- _Exercise brief_
As the answer, give every line of the records that includes the word "chiesa".

- _Items listed in a dataset_
_____
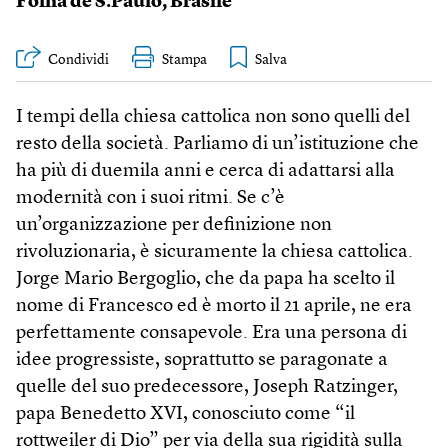
Folha de S.Paulo
,
Brasile
Condividi
Stampa
I tempi della chiesa cattolica non sono quelli del
resto della società. Parliamo di un’istituzione che
ha più di duemila anni e cerca di adattarsi alla
modernità con i suoi ritmi. Se c’è
un’organizzazione per definizione non
rivoluzionaria, è sicuramente la chiesa cattolica.
Jorge Mario Bergoglio, che da papa ha scelto il
nome di Francesco ed è morto il 21 aprile, ne era
perfettamente consapevole. Era una persona di
idee progressiste, soprattutto se paragonate a
quelle del suo predecessore, Joseph Ratzinger,
papa Benedetto XVI, conosciuto come “il
rottweiler di Dio” per via della sua rigidità sulla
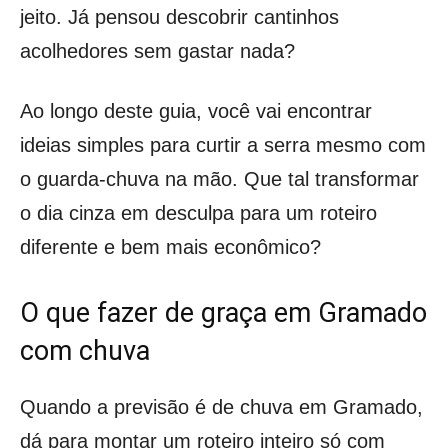
jeito. Já pensou descobrir cantinhos
acolhedores sem gastar nada?
Ao longo deste guia, você vai encontrar
ideias simples para curtir a serra mesmo com
o guarda-chuva na mão. Que tal transformar
o dia cinza em desculpa para um roteiro
diferente e bem mais econômico?
O que fazer de graça em Gramado
com chuva
Quando a previsão é de chuva em Gramado,
dá para montar um roteiro inteiro só com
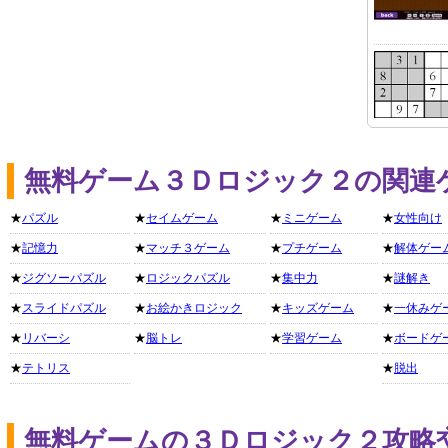
無料ゲーム３Ｄロジック２の関連
★
パズル
★
セイムゲーム
★
ミニゲーム
★
女性向け
★
記憶力
★
マッチ３ゲーム
★
プチゲーム
★
解体ゲー
★
ジグソーパズル
★
ロジックパズル
★
集中力
★
謎解き
★
スライドパズル
★
お絵かきロジック
★
キッズゲーム
★
一休みゲ
★
リバーシ
★
脳トレ
★
学習ゲーム
★
ボードゲ
★
テトリス
★
脱出
無料ゲームの３Ｄロジック２攻略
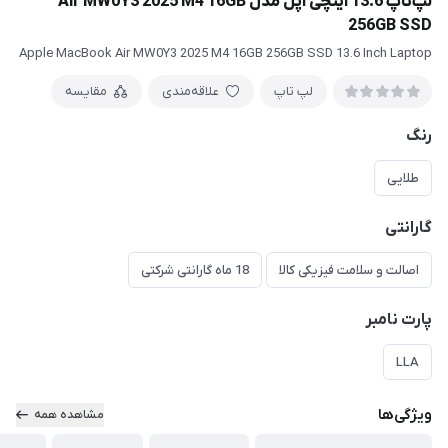
لپ‌تاپ 13.6 اینچی اپل مدل Air MW0Y3 2025 M4 16GB
256GB SSD
Apple MacBook Air MW0Y3 2025 M4 16GB 256GB SSD 13.6 Inch Laptop
لپ تاپ
علاقه‌مندی
مقایسه
رنگ
طلایی
گارانتی
اصالت و سلامت فیزیکی کالا
18 ماه گارانتی شرکتی
پارت نامبر
LLA
ویژگی‌ها
مشاهده همه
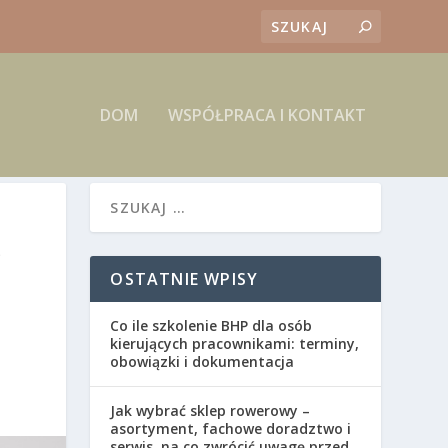
DOM
WSPÓŁPRACA I KONTAKT
?
OSTATNIE WPISY
Co ile szkolenie BHP dla osób
kierujących pracownikami: terminy,
obowiązki i dokumentacja
Jak wybrać sklep rowerowy –
asortyment, fachowe doradztwo i
serwis, na co zwrócić uwagę przed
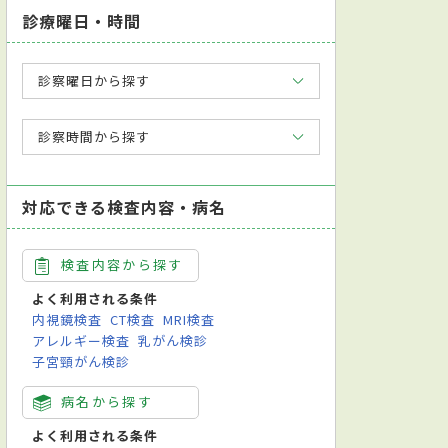
診療曜日・時間
診察曜日から探す
診察時間から探す
対応できる検査内容・病名
検査内容から探す
よく利用される条件
内視鏡検査
CT検査
MRI検査
アレルギー検査
乳がん検診
子宮頸がん検診
病名から探す
よく利用される条件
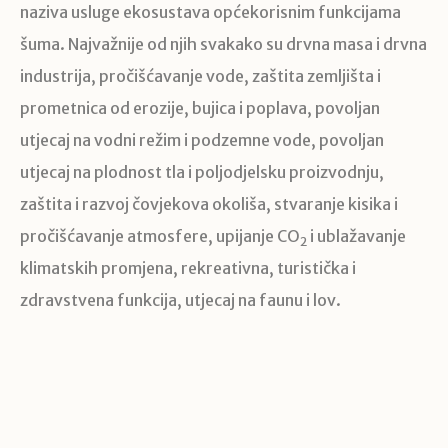
naziva usluge ekosustava općekorisnim funkcijama
šuma. Najvažnije od njih svakako su drvna masa i drvna
industrija, pročišćavanje vode, zaštita zemljišta i
prometnica od erozije, bujica i poplava, povoljan
utjecaj na vodni režim i podzemne vode, povoljan
utjecaj na plodnost tla i poljodjelsku proizvodnju,
zaštita i razvoj čovjekova okoliša, stvaranje kisika i
pročišćavanje atmosfere, upijanje CO
i ublažavanje
2
klimatskih promjena, rekreativna, turistička i
zdravstvena funkcija, utjecaj na faunu i lov.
_____
- _Your solution_
I tempi della chiesa cattolica non sono quelli del
rivoluzionaria, è sicuramente la chiesa cattolica.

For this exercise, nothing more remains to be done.